Nouveau hochement de tête, un peu craintif cette fois-ci car Stiles, de son côté… Ne savait pas s'il pouvait faire de même le concernant. Il ne connaissait pas ses intentions, après tout. Derek n'était pas un ami, encore moins un frère spirituel comme l'avait été Scott autrefois. Mais avait-il seulement d'autres choix que celui de lui faire confiance ? Il se trouvait en position d'infériorité, entouré de ce qu'il restait de la famille Hale… Et si un seul de ses membres se trouvait dans la pièce avec lui, il savait les deux autres dans le coin. Assez loin pour leur laisser un peu d'intimité, assez près pour agir en cas de problème.

- Je veux que tu saches que tu es en sécurité, continua l'ancien alpha. Personne ne sait que tu es ici, pas même la meute.

Derek crut voir une lueur d'espoir illuminer très brièvement le regard whisky de l'humain… Avant que celui-ci ne redevienne rapidement aussi sombre qu'il l'était au départ, empli de ce trouble mêlant terreur et angoisse.

- Tu es libre de partir quand tu veux, lui indiqua-t-il, mais on préfère te garder ici, avec nous le temps d'être sûrs qu'il ne t'arrivera rien quand tu ressortiras… Le temps que tu guérisses, aussi.

Et même si les traits de Stiles ne se crispèrent pas davantage, Derek prit les devants pour se saisir à nouveau de son poignet. La douleur n'avait pas encore pointé le bout de son nez à proprement parler, et pourtant… Ses veines noircissaient déjà. Derek perçut avec aisance le léger soupir que Stiles, complètement épuisé, ne put s'empêcher de pousser. La façon qu'eut l'hyperactif de se rallonger correctement parla d'ailleurs pour lui par rapport à ce à quoi il était en train de penser. Malgré la peur, malgré l'angoisse, il avait au moins en partie conscience de son état… De celui de son corps meurtri. Un instant, quelques images volubiles se rappelèrent à sa mémoire vacillante. Stiles ferma les yeux une seconde, submergé par une prise de conscience aussi douloureuse que véridique. Tout compte fait, il n'était pas si mal, ici… Entouré par trois loups bientôt ennemis. Ils ne l'étaient pas encore, mais cela ne saurait tarder. Pour le traiter comme s'il était encore l'un des leurs, les Hale ne devaient probablement pas être au courant de ce qu'il s'était passé à Beacon Hills. Mais lorsqu'ils sauraient, lorsque Scott leur téléphonerait ou qu'ils oseraient lui demander des comptes à cet alpha tout puissant… Les choses changeraient. Et Stiles revivrait l'horreur, les coups. Ils n'auraient pas la même violence qu'au restaurant, pas la même origine non plus.

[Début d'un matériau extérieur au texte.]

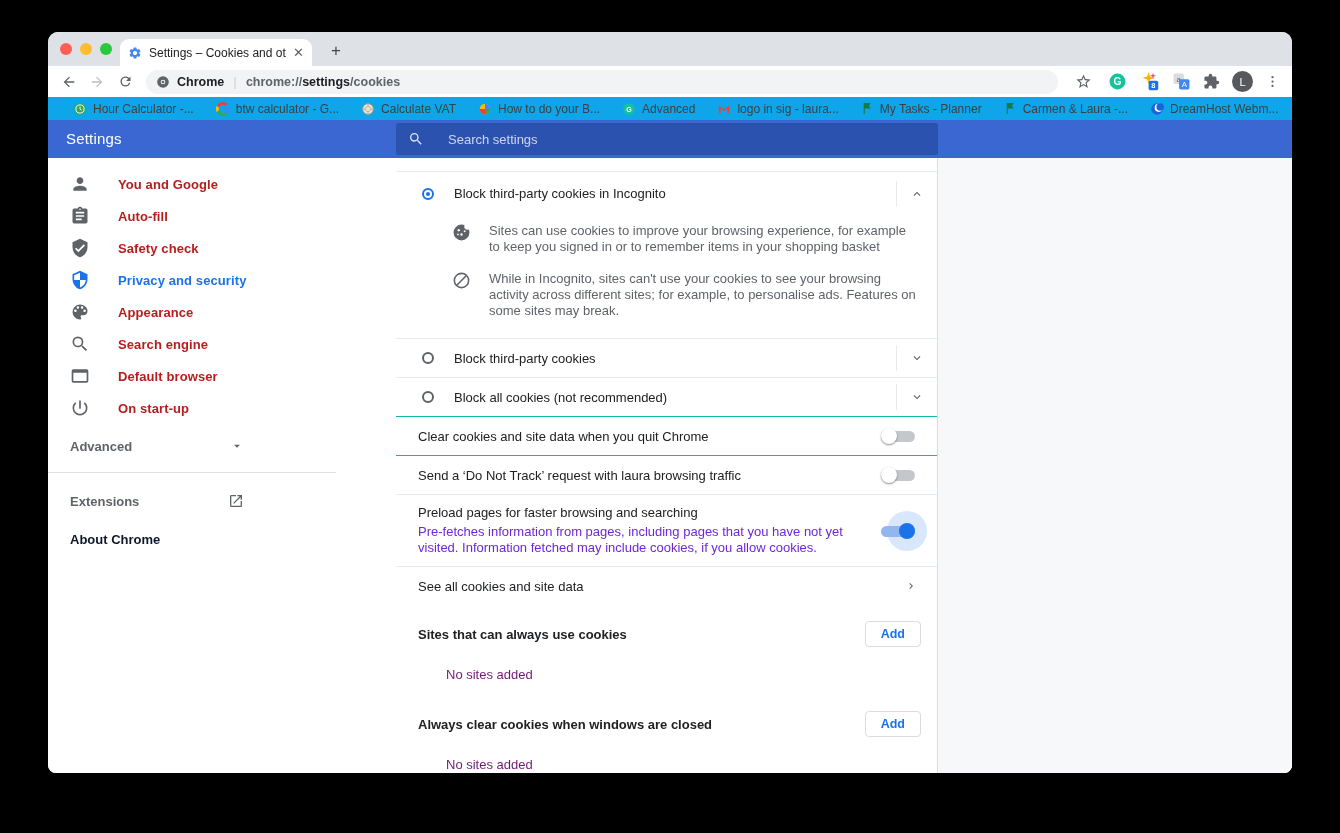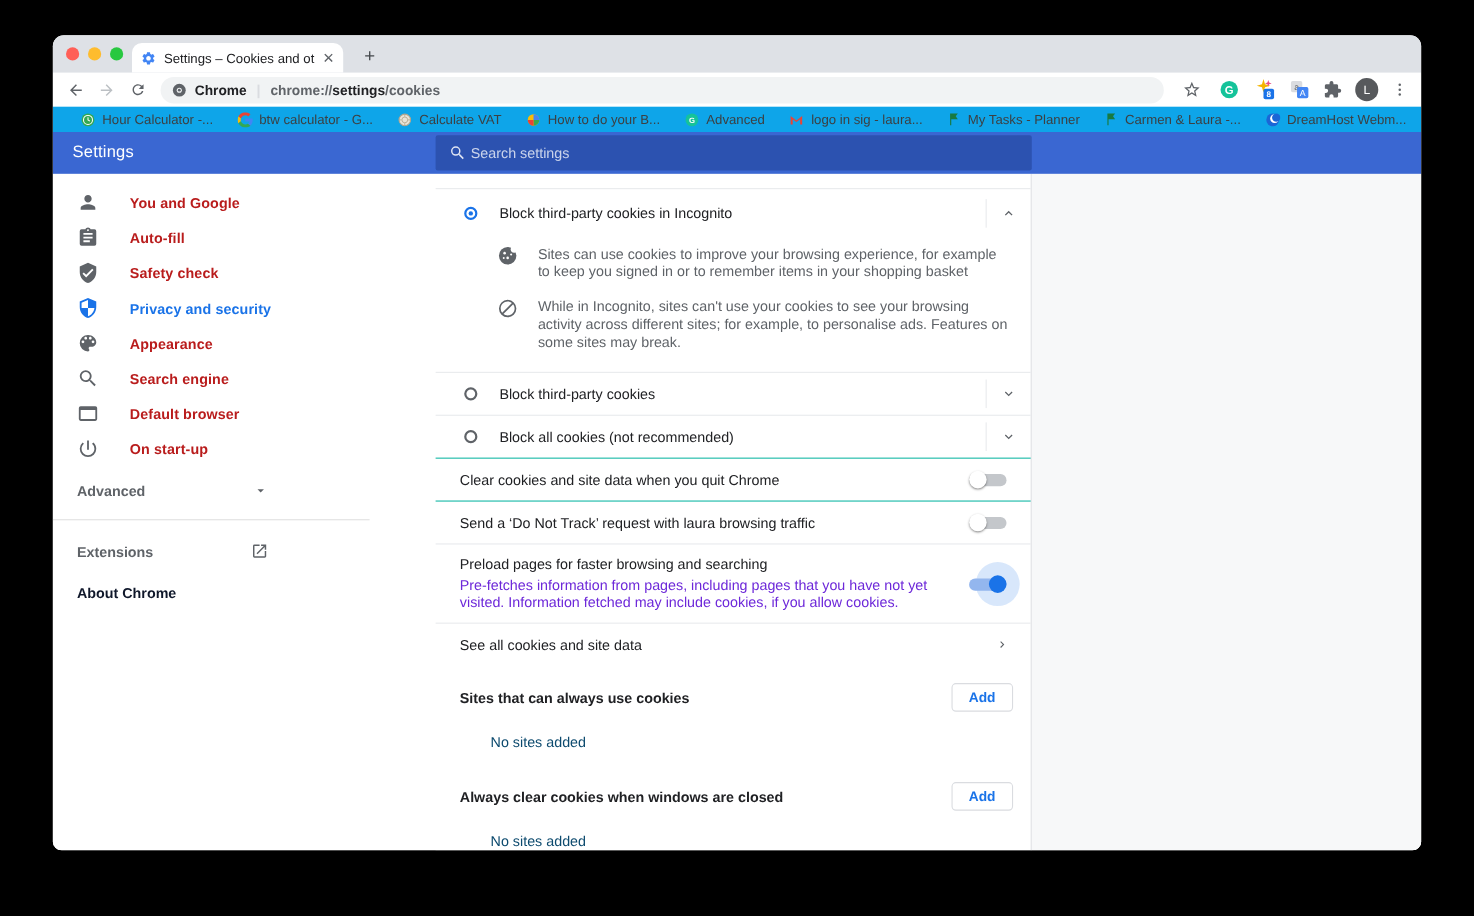"Search settings" .s-search { gap: 4px -> 24px }
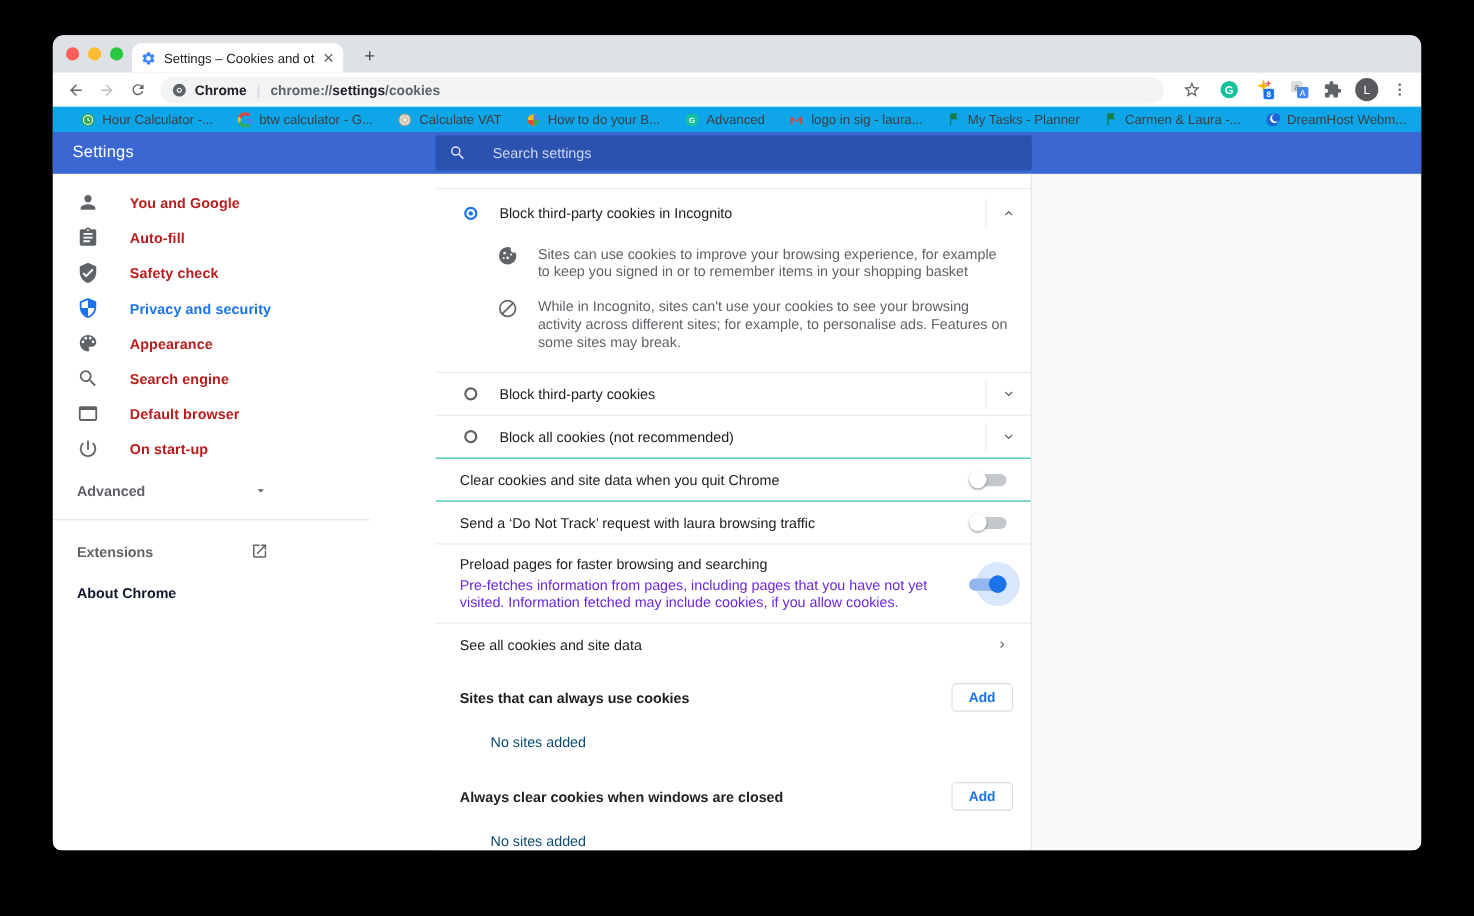"No sites added" .empty-label { color: #0c4a6e -> #701a75 }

Et c'était bête parce qu'en soi… Il n'avait rien fait. Rien de grave, en tout cas.

Mais on ne réfléchirait pas, on croirait ce qu'on leur dirait, parce que… C'était toujours comme ça que les choses se passaient.

Alors Stiles, bercé par les mots rassurants de Derek, rouvrit péniblement les yeux, lesquels avaient les paupières qui s'alourdissaient grandement. Il pouvait croire l'ancien alpha… Temporairement. S'autoriser un temps mort, se reposer un peu avant de reprendre la route. Refaire sa vie dans cette ville alors que les Hale et ses agresseurs du Loup de Jade s'y trouvaient ? C'était finalement hors de question. Mais Stiles se rendit à l'évidence : il avait vraisemblablement un peu de temps… Quelques jours devant lui.

Je ne suis pas un monstre, je ne paierai pas pour un crime que je n'ai pas commis. Voilà ce qu'il se répétait pour ne rien oublier de son combat pour sa propre survie. Personne ne le croyait… Alors il savait ne pouvoir compter que sur sa propre personne. Il accepta cependant momentanément l'idée que Derek puisse être honnête avec lui… Tant qu'il n'était au courant de rien.